La yole de Florent fila à vive allure et accosta à quelques encablures. Il saisit son équipière aux hanches et la porta au travers d'un inextricable fouillis de roseaux et de branches jusqu'à un asile introuvable que le canotier appelait en riant son cabinet particulier.

Ils s'assirent l'un près de l'autre. Lentement, le bras de Florent tentait d'entourer la taille de l'aventurière. Elle, n'éprouvant aucun embarras, repoussait, avec un naturel désarmant, la main audacieuse. Mais soudain, lui vint un amollissement du cœur et des désirs infinis de bonheur. Alors, le jeune homme l'étreignit doucement. Elle ne le repoussait plus. Ils restèrent ainsi un long moment serrés l'un contre l'autre.

Mme Dutoit et Henri ne devaient pas être loin car on percevait de tendres éclats de voix féminine et de faibles cris de satisfaction.

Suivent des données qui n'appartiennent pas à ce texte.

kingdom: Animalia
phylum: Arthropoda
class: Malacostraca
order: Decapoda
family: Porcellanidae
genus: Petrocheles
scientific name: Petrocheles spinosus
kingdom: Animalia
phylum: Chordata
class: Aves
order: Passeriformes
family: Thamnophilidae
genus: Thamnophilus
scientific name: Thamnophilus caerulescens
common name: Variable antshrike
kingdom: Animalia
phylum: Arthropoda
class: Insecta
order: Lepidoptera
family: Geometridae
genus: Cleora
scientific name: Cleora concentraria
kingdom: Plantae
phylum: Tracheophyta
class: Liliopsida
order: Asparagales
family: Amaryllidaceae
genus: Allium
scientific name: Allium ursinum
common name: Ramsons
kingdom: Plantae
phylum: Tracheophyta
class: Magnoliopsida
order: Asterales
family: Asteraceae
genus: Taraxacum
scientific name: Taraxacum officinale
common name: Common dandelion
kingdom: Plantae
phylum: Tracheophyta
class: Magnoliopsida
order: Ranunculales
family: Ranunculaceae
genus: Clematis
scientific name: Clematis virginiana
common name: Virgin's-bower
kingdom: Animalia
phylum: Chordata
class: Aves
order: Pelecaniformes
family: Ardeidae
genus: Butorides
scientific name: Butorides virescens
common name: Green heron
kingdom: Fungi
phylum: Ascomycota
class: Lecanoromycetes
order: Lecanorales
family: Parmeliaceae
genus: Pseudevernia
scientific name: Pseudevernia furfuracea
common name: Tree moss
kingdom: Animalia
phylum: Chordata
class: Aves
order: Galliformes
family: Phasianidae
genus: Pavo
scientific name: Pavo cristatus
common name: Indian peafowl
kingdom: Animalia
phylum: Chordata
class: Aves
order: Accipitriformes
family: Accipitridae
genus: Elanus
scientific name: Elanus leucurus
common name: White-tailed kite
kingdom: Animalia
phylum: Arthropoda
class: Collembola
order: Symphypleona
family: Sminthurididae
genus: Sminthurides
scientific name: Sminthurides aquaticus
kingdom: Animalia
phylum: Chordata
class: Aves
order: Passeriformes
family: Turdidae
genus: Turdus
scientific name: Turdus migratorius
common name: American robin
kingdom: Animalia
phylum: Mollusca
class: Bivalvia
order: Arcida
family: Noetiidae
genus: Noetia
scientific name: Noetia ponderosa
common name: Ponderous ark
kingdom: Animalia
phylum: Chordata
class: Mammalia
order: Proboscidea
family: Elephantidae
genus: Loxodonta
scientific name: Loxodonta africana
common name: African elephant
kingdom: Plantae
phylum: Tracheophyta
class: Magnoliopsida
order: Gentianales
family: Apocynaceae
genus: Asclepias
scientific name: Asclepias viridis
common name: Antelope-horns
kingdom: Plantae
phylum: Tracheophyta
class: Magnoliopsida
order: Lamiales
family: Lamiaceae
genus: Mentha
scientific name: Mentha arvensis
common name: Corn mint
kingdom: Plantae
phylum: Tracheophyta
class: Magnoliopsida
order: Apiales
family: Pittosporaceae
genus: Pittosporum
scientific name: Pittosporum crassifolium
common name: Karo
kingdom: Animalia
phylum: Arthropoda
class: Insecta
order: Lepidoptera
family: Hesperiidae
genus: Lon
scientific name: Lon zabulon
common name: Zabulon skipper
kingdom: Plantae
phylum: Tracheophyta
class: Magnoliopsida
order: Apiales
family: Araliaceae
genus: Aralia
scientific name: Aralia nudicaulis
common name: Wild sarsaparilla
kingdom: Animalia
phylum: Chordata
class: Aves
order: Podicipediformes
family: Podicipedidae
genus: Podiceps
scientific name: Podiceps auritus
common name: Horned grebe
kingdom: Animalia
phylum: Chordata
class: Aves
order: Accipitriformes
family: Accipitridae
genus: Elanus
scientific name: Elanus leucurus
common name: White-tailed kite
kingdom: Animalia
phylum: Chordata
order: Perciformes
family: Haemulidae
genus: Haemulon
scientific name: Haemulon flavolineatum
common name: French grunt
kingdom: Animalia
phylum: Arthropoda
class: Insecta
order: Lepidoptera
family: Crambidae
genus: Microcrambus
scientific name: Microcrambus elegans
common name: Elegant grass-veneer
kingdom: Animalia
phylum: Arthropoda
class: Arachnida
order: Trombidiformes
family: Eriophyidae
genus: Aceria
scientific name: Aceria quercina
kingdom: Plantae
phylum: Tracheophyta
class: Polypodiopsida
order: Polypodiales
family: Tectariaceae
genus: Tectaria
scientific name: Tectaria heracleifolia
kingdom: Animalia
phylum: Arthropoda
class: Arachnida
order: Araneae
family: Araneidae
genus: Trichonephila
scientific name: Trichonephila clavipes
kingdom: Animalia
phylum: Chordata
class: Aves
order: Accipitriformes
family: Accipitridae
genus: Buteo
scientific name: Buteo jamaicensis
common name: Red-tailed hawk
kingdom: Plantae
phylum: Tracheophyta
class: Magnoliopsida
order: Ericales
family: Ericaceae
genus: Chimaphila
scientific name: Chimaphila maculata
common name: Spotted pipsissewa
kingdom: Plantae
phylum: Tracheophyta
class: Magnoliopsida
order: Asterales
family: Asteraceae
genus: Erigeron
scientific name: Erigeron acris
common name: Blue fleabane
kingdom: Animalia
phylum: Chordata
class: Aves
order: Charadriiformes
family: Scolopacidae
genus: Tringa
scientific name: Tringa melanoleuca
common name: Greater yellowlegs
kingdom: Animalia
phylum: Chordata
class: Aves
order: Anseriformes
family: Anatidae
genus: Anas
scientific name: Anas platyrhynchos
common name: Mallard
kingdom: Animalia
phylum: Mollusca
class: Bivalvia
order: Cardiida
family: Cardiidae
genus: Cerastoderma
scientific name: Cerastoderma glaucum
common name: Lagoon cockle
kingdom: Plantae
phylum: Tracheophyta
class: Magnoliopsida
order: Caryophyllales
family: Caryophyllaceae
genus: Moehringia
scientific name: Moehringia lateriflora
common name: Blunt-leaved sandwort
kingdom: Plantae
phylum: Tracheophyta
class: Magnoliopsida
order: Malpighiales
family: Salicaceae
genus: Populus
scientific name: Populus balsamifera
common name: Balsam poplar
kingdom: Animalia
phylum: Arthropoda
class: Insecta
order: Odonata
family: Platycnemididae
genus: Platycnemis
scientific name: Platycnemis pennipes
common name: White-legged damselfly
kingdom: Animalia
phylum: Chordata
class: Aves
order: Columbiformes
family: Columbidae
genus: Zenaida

Florent avait posé la tête sur l'épaule de sa jeune conquête. Puis, fiévreusement, il embrassa ses lèvres. Elle fit semblant de se révolter et, comme pour éviter un nouveau baiser, elle se renversa sur le dos. Aussitôt, Florent s'abattit sur elle la couvrant de tout son corps. Il trouva encore sa bouche et s'y fixa longuement. Elle lui rendait ses baisers, deux pour un. Le désir l'affolait. Sa résistance chancelait.

Un peu à l'écart, derrière un buisson, on s'agitait. Florent crut voir un jupon qu'on rabattait précipitamment sur une jambe adipeuse. Au bras de son canotier, l'énorme madame Dutoit apparut à moitié dévêtue, l'œil brillant, la poitrine orageuse. Des rires convulsifs illuminaient sa figure. Elle saisit Henri par la ceinture et posa un gros baiser sur son épaule.

On regagna bientôt les yoles et l'on revint à l'auberge.

M. Dutoit s'impatientait sur la berge. La voiture était attelée et la grand-mère déjà installée. Les canotiers serrèrent les mains masculines et adressèrent aux deux femmes un simple au-revoir. Un soupir et une larme leur répondirent.